Climbfinder: This site provides detailed profiles for tens of thousands of European climbs. You can automatically check off the ones you have done and build bucket lists for the ones you have not.

This is the category that pairs most naturally with a dedicated cycling trip. A week in the Dolomites or the Vosges can add a lot of climbs to your list. Every Ride Atlas guide names the standout climbs in each region, so you can plan a trip around the cols you still want to collect.

Monthly Challenges

This is the simplest way into the game, and it needs absolutely no new apps at all. Strava runs monthly challenges right inside their main platform.

You simply sign up to ride a set distance, climb a set amount, or keep a consistent streak going. You earn a digital badge for finishing. When organized by a major brand, you will often get a discount coupon for your efforts too.

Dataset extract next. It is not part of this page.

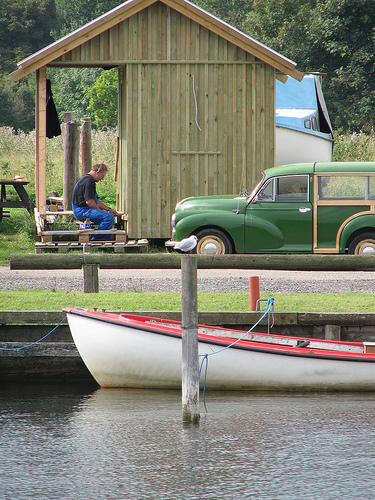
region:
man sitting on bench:
[71, 160, 128, 232]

This option is less about pure exploration and more about a gentle nudge to go outside. When your motivation dips in a grey winter month, a half-finished badge is a surprisingly good reason to ride.

Pick One and Start

You do not need to use all of these tools. Trying to run every single challenge at once is the fastest way to enjoy none of them.

Pick the one that matches how you already like to ride. Curious wanderers will love tiles and roads, methodical riders will enjoy postcodes, and climbers should head straight for cols.

The real value shows up when you travel either locally or abroad. A new destination is a blank slate of uncollected tiles, postcodes, and climbs, which is reason enough to point your wheels somewhere unfamiliar.